Lettera aperta dell'Ordine dei Giornalisti Regionali
“L’incondizionata libertà di stampa non può essere oggetto di insidie volte a fiaccarne la piena autonomia e a ridurre il ruolo del giornalismo”: parola di Sergio Mattarella, Presidente della Repubblica.
È tornata di attualità la proposta di abolire l’Ordine dei giornalisti. Facendo nostre le affermazioni del Capo dello Stato e in sintonia con gli argomenti espressi dal presidente dell’Ordine Nazionale Carlo Verna, i presidenti e i vice presidenti degli Ordini regionali dei giornalisti ribadiscono le ragioni ed i valori che hanno portato il Parlamento ad istituire l’Ordine dei giornalisti, in applicazione di un principio che trova fondamento nella nostra Costituzione. Cosa è in gioco? Non la difesa di un organismo corporativo. Ma innanzitutto il diritto dei cittadini ad essere correttamente informati. Difendiamo la necessità di un soggetto pubblico chiamato a tutelare i principi deontologici e a vigilare sul rispetto delle regole per garantire una informazione veritiera e di qualità. Non può esistere libertà di stampa senza responsabilità di stampa.
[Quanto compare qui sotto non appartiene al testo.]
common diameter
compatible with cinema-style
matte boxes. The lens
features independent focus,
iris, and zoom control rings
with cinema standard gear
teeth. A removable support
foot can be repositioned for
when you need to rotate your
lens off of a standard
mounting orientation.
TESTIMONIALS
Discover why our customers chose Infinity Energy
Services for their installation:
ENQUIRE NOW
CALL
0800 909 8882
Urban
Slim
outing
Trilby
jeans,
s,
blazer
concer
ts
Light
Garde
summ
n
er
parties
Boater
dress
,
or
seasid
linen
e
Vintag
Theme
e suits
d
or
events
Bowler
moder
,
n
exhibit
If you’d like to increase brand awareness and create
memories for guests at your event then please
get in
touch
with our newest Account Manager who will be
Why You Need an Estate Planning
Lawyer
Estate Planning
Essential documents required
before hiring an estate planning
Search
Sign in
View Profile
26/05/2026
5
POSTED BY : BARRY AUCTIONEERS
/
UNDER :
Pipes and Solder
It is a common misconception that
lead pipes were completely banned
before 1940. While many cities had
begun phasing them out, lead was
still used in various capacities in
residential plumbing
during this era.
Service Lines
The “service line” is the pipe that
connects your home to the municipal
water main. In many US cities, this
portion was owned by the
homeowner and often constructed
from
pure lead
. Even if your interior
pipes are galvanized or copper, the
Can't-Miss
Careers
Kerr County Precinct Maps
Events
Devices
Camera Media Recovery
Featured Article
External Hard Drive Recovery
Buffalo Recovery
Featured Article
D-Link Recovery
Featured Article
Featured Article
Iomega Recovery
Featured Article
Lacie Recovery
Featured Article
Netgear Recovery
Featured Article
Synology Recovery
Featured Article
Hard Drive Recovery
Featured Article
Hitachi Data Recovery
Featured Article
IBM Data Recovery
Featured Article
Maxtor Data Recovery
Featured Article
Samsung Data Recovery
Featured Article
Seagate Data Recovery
Ripetutamente, negli anni scorsi, dall’Ordine dei giornalisti sono state avanzate proposte di riforma che sono naufragate, purtroppo, in Parlamento. Nella scorsa legislatura, su iniziativa dei giornalisti, si è riusciti a conquistare una prima, seppur parziale, riforma della governance dell’Ordine. Ora questo lavoro va completato. Difendiamo l’idea e l’urgenza di una riforma profonda dell’attuale legge istitutiva dell’Ordine, risalente al 3 febbraio 1963, che sia capace di guardare al futuro e di declinare l’informazione con i nuovi linguaggi di un mondo che è radicalmente cambiato. Chi è interessato a fermare il cambiamento? Senza vigilanza deontologica, senza un sistema condiviso di regole, senza una adeguata formazione ed un continuo aggiornamento professionale, senza un Ordine, gli unici ordini ai quali saranno sottoposti gli operatori dell’informazioni saranno quelli della proprietà dei giornali e dei potentati economici e politici. Una prospettiva a detrimento della libertà di stampa, del pluralismo, della democrazia, di un patrimonio che appartiene all’intero Paese.